__INFORMATION__.
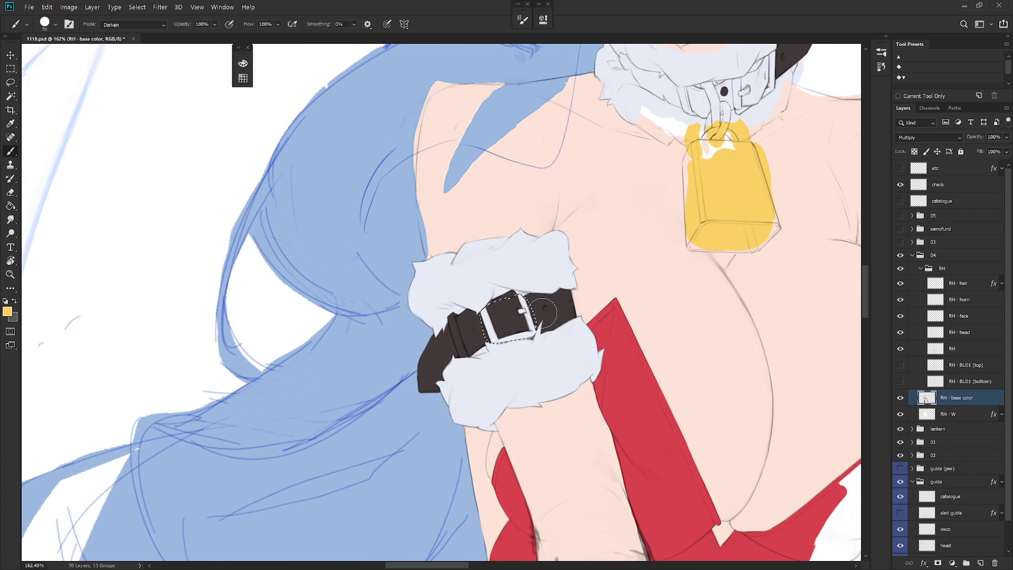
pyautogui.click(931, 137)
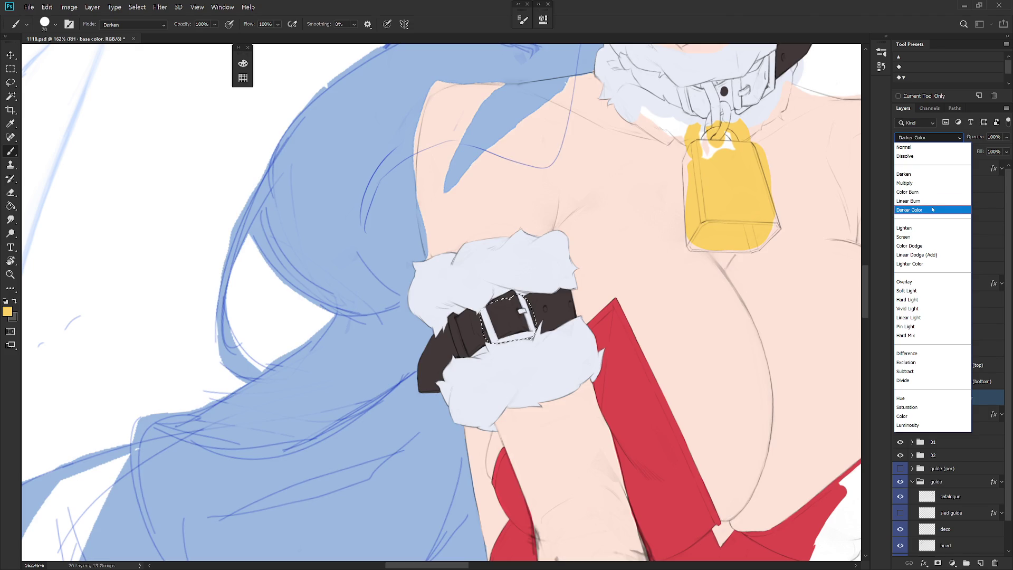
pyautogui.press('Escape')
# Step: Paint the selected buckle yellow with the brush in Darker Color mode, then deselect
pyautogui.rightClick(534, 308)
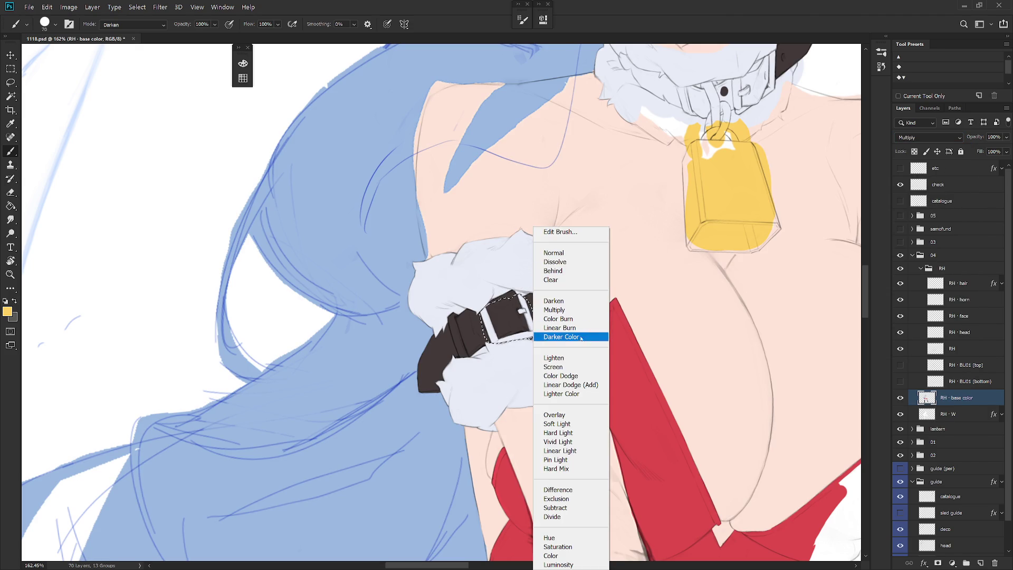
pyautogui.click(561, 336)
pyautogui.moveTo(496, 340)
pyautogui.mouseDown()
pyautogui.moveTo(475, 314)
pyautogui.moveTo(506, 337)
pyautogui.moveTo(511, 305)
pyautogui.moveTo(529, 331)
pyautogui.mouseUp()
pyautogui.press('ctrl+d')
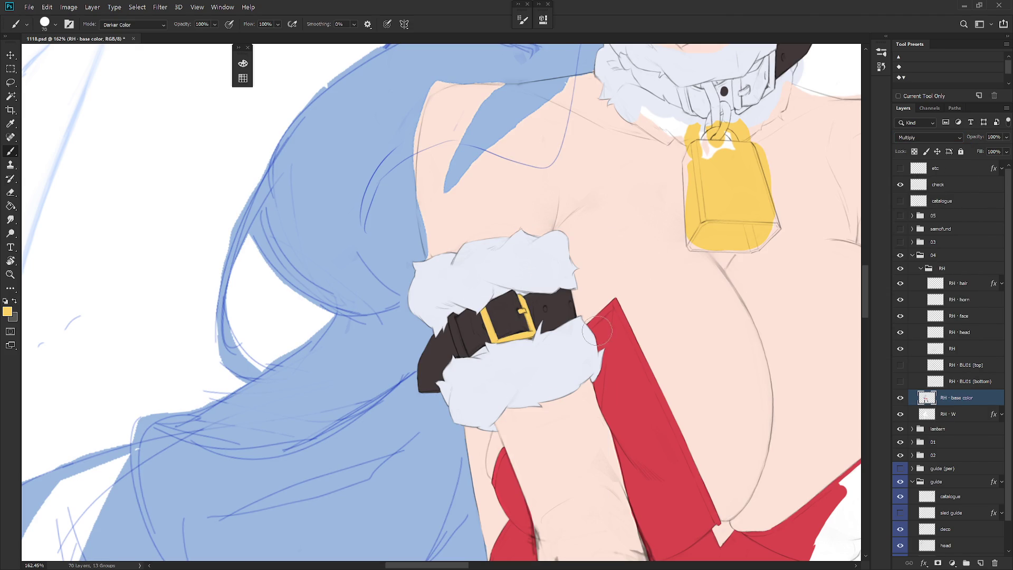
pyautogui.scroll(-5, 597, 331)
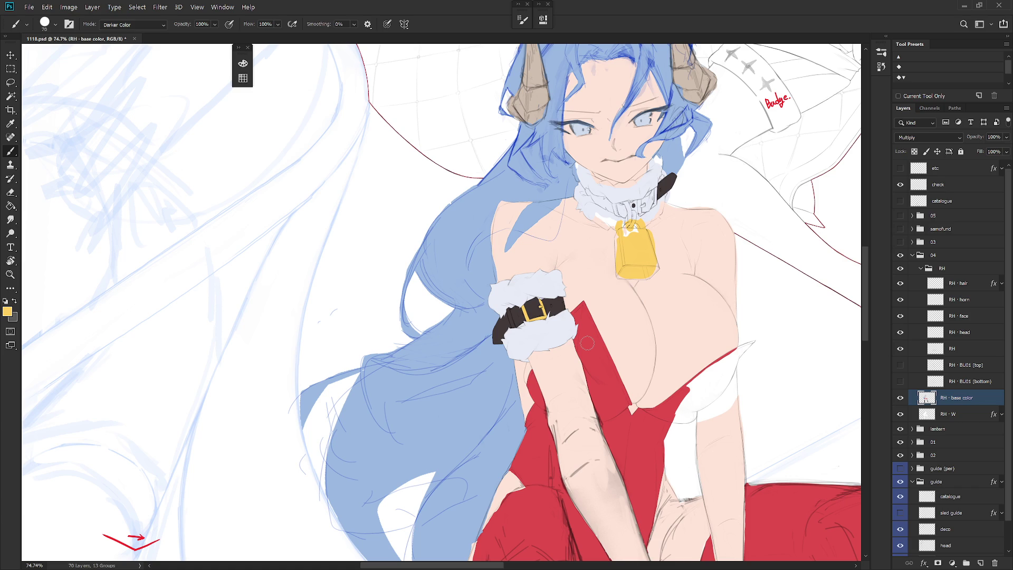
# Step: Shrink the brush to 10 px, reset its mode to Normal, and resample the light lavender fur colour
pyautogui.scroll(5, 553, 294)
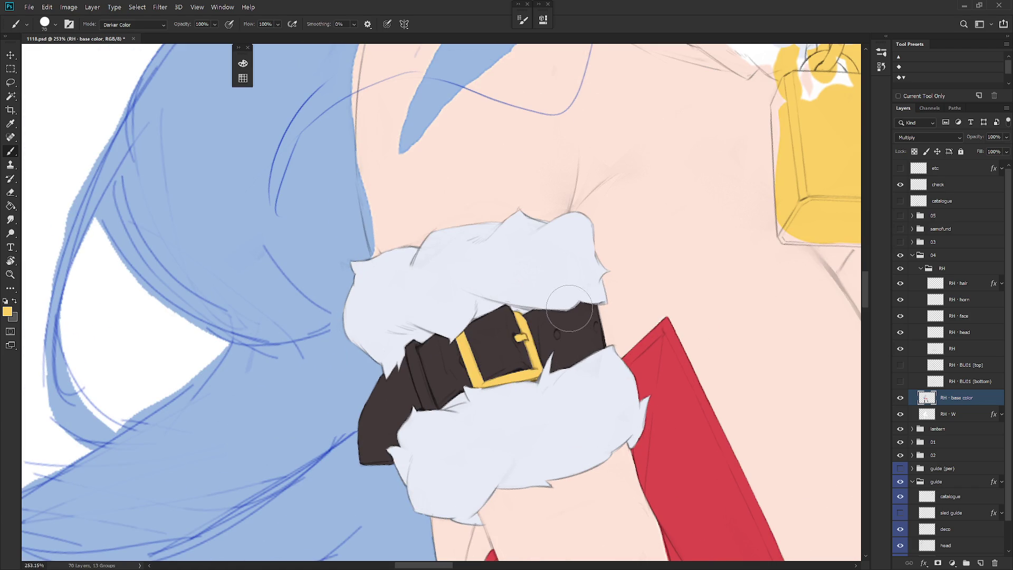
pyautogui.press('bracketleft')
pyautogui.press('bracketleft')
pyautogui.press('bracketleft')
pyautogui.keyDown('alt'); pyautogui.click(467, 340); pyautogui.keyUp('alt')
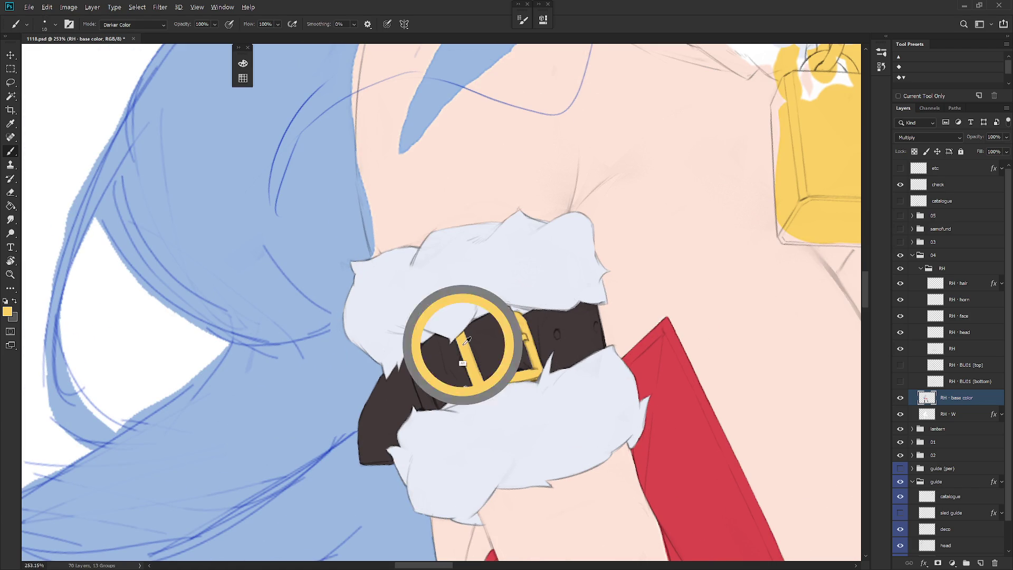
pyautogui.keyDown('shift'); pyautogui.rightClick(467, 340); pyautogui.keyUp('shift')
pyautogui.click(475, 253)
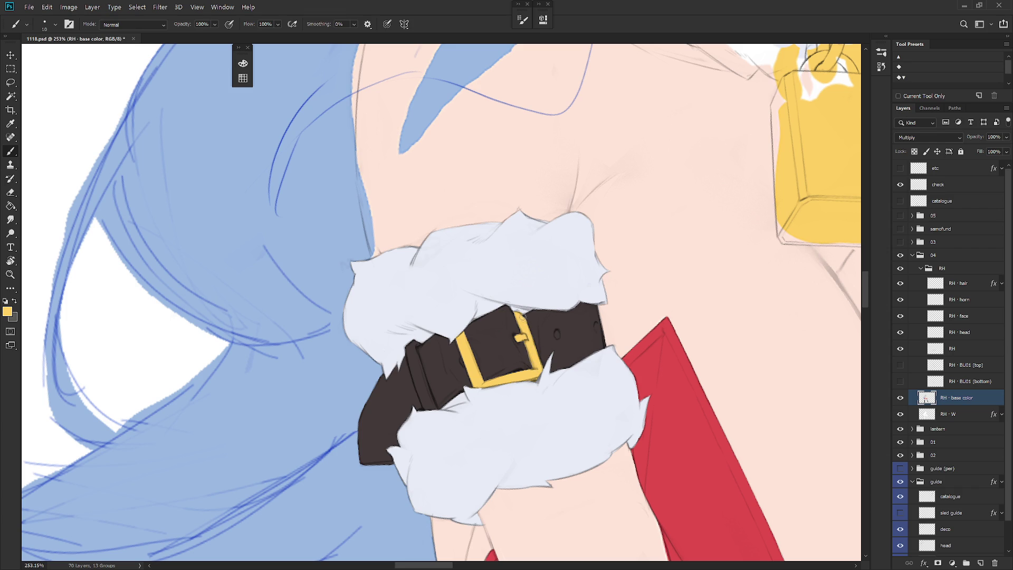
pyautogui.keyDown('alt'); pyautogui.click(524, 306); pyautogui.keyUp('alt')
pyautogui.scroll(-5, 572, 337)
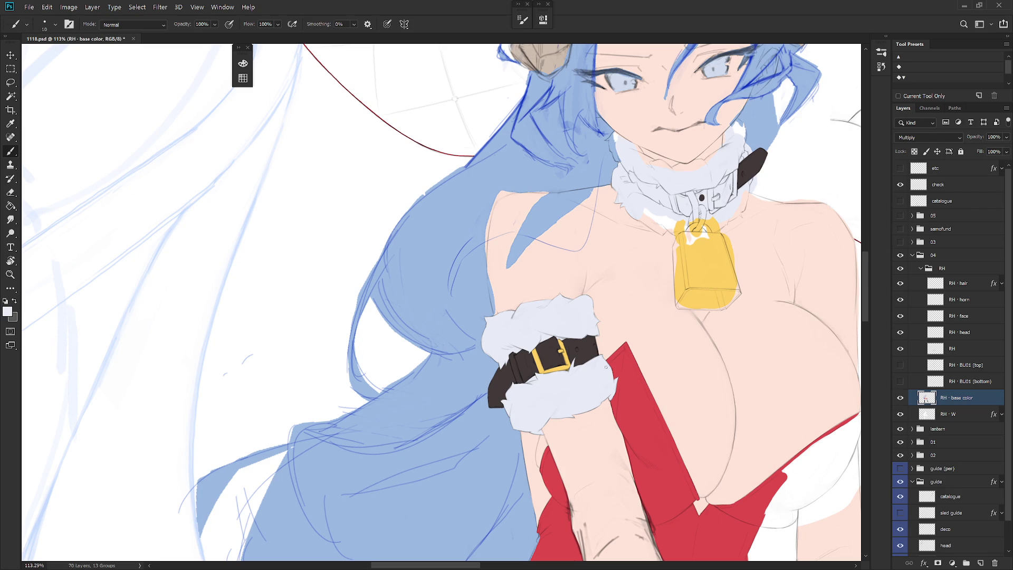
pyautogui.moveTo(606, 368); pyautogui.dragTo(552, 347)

__AIM OF THE TASK__. Leave out the pictures, then repeat the listing above exactly from its first line to the line with "pyautogui.moveTo(511, 305)", inclusive.

__COMPLETED TASK__.
pyautogui.click(931, 137)
pyautogui.press('Escape')
# Step: Paint the selected buckle yellow with the brush in Darker Color mode, then deselect
pyautogui.rightClick(534, 308)
pyautogui.click(561, 336)
pyautogui.moveTo(496, 340)
pyautogui.mouseDown()
pyautogui.moveTo(475, 314)
pyautogui.moveTo(506, 337)
pyautogui.moveTo(511, 305)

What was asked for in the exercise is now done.